What to work on:
Everything in the records except the pictures needs to be printed again exactly.

Records for this exercise:
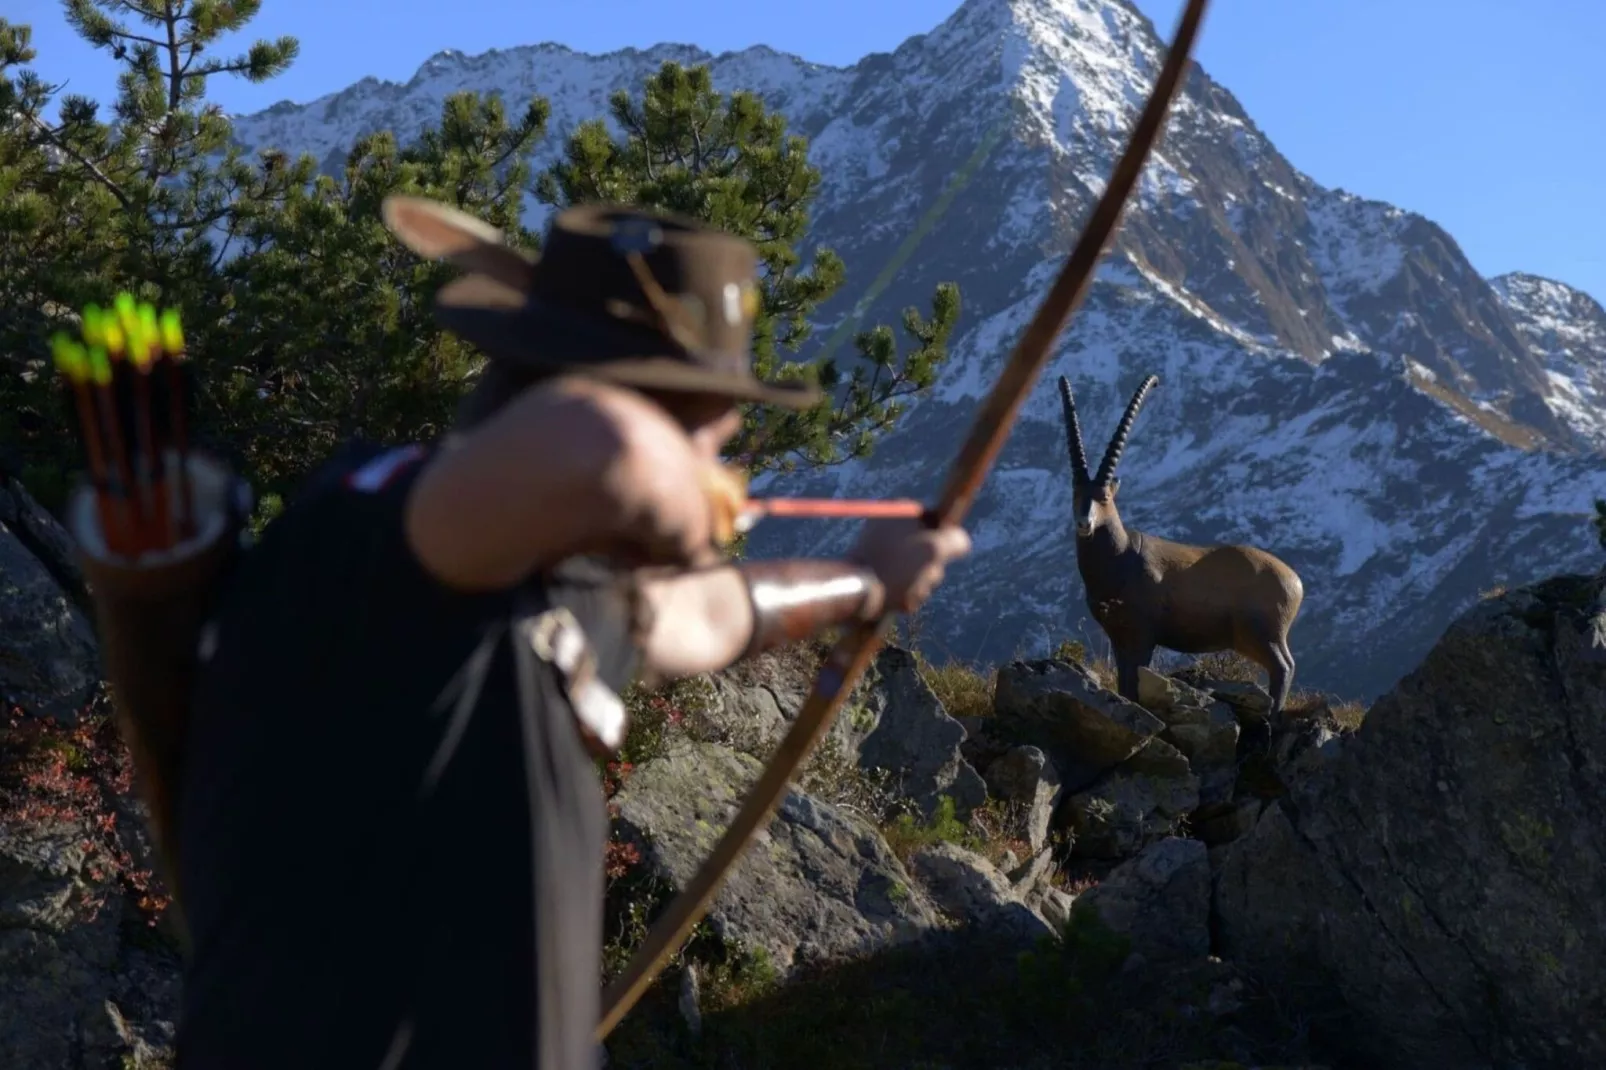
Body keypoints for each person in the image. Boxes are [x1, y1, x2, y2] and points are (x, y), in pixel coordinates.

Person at [171, 198, 972, 1069]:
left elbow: (697, 615)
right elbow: (608, 449)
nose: (734, 432)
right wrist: (689, 497)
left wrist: (866, 580)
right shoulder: (386, 522)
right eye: (715, 406)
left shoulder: (557, 572)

Solution to this task:
Body keypoints for each person in the image. Boxes are [x1, y1, x2, y2] and points are (x, y), in pixel coordinates.

Person at [171, 198, 972, 1069]:
left elbow: (697, 615)
right elbow: (608, 449)
nose: (734, 432)
right wrist: (689, 497)
left wrist: (866, 580)
right shoulder: (386, 522)
right eye: (715, 406)
left shoulder: (557, 572)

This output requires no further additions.